We also had a history file of that deployment locks to help to identify problematic deployment, because there were no environment between staging and production, no canary releases and rolling deployments, and we made E2E-testing in production.

So, have a deploy lock file to identify if there’s active deployment.

The subject is also discussed here:

Github actions: Cancel redundant builds 

@ilyazub wrote:

So, have a deploy lock file to identify if there’s active deployment.

While this approach is interesting, how would it work if you are deploying via kubectl apply? There is no place that can hold that lock file, is there? Also, when implementing locks, you always need some mechanism to prevent deadlocks, and a mecahnisme to unlock in case it “got stuck”, no?

1 Like

Yeah this doesn’t quite work for our case (or I suspect a lot of cases where you’re handing off to an orchestrator to handle the deploy).  In our case we’re using AWS Elastic Beanstalk and in that case, you hand off your code to beanstalk and it orchestrates the deploys to instances.  You cannot submit another deploy while one is in progress.

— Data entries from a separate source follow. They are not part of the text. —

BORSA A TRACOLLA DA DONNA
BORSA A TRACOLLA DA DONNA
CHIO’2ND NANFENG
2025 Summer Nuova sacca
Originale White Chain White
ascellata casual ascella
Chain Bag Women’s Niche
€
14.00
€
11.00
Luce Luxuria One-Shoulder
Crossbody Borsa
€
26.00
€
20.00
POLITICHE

Our existing CI/CD system (buddy.works) just queues deploys on the same branch so this is a non-issue.  But with actions, multiple merges of PRs to master would keep trouncing each other.  And you want to make sure the the previous deploy is finished (cannot just kill it) before kicking off the next.

Ideally, we’d be able to queue/serialize executions of a specific workflow on a specific branch.  Of course this can be implemented with some custom code in the workflow but then as I noted in my original post, you are paying for build minutes while the subsequent execution spins on some kind of lock.

2 Likes

I just want to reiterate, since we pay for minutes, any solution which involves an idle loop in the workflow is a non-starter.

Yep, that’s the good question. I was always solving this kind of problems with deployment manually.

@dannyben wrote:

Also, when implementing locks, you always need some mechanism to prevent deadlocks, and a mecahnisme to unlock in case it “got stuck”, no?

Don’t know how to solve this with kubectl, since I haven’t used it.

@dannyben wrote:

While this approach is interesting, how would it work if you are deploying via kubectl apply? There is no place that can hold that lock file, is there?

Thanks! There’s also an acceptable solution in that thread: https://github.community/t5/GitHub-Actions/Github-actions-Cancel-redundant-builds/m-p/44840/highlight/true#M5942. If permalink won’t work, here’s link to proposed GitHub Action: https://github.com/marketplace/actions/workflow-run-cleanup-action

@dannyben wrote:

The subject is also discussed here:

Github actions: Cancel redundant builds

1 Like

In the case of deployment, cancelling is potentially as bad as running multiple concurrent deploys.

I think Semaphore CI has the best solution to this: Pipeline queues

Their queues are configurable at the workflow/repo/organisation level, and define whether they allow parallel execution. This means it’s possible to have things like:

  • A deploy workflow running on the main branch only have a single instance running at once.
  • A deploy workflow in the backend repository queue up behind workflows running in the infrastructure repository.

These are some critical features for a reliable continuous deployment environment.